Immunity is your body's ability to recognize germs to prevent them from causing illness. The immune system's job is to help identify and eliminate dangerous germs that enter the body before they can cause disease or damage. There are two types of immunity: innate and adaptive.
Innate immunity is the immune system that is present when you are born. It is your body's first line of defense against germs. It includes physical barriers, such as skin and mucous membranes, and special cells and proteins that can recognize and kill germs. The problem with these special cells and proteins is that they can kill a germ, but once the germ is dead, the innate immune system forgets it. It does not communicate any information about the germ to the rest of the body. Without this information, the body cannot prepare itself to fight this germ if it should reinfect the body.
Adaptive immunity is protection that your body builds when it meets and remembers antigens, which is another name for germs and other foreign substances in the body. When your body recognizes antigens, it produces antibodies to fight the antigens. It takes about 14 days for your body to make antibodies. More importantly, the body memorizes this fight so that if its meets the same antigen again, it can recognize and attack more quickly. Antibody production is one of the most important ways that immunity is developed.
There are two types of adaptive immunity: active and passive.

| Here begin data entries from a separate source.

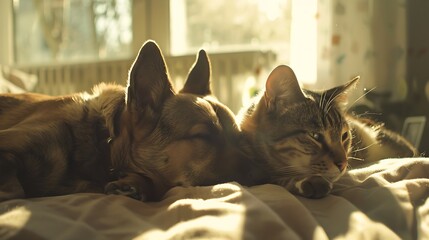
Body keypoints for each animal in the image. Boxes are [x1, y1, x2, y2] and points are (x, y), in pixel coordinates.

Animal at [0, 40, 241, 202]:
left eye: (238, 137)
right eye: (203, 136)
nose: (249, 157)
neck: (103, 142)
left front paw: (134, 184)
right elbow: (16, 187)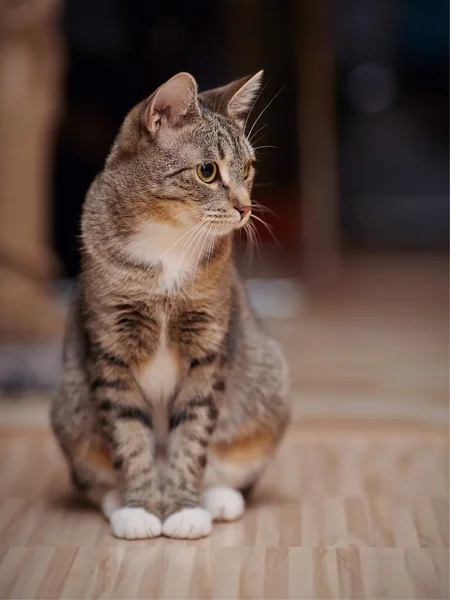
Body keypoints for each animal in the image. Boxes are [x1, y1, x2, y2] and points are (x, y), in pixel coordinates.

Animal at [51, 71, 290, 540]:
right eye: (207, 171)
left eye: (247, 169)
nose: (245, 208)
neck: (168, 242)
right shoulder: (110, 348)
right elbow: (128, 435)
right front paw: (140, 508)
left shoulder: (208, 346)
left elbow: (193, 434)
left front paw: (183, 509)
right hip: (69, 411)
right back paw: (119, 500)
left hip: (270, 389)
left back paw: (218, 498)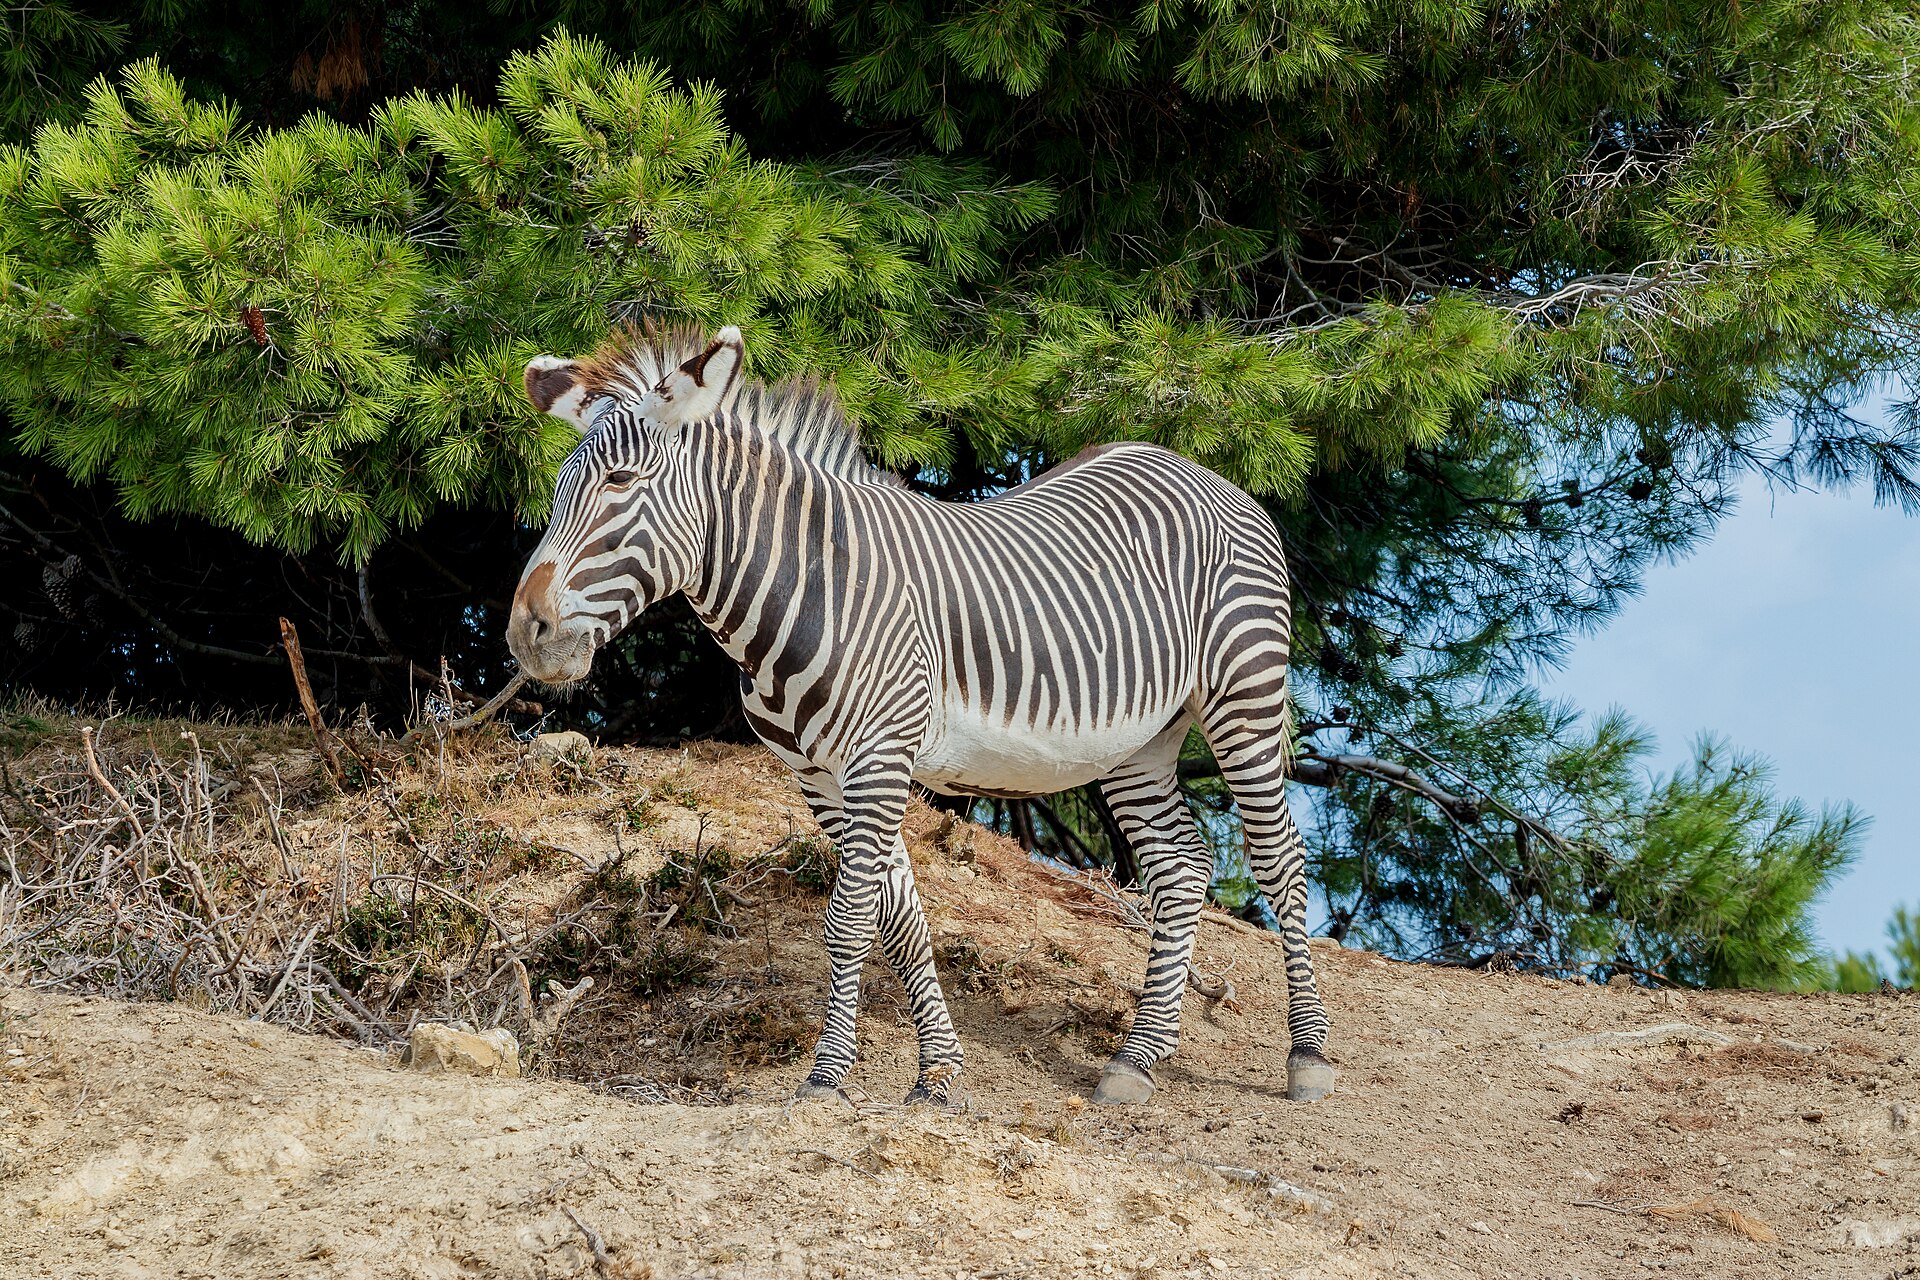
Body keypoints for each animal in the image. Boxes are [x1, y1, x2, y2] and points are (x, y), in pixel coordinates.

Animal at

Vaccines provide active immunity to disease. Vaccines do not make you sick, but they can trick your body into believing it has a disease, so it can fight the disease. Here is how a vaccination works:
Vaccines are given to prevent and eventually wipe out diseases. When a vaccine is given to a significant portion of the population, it protects those who receive the vaccine as well as those who cannot receive the vaccine. This concept is called "herd immunity." When a high percentage of the population is vaccinated and immune to a disease, they do not get sick -- so there is no one to spread the disease to others. This herd immunity protects the unvaccinated population from contagious (spread from person to person) diseases for which there is a vaccine.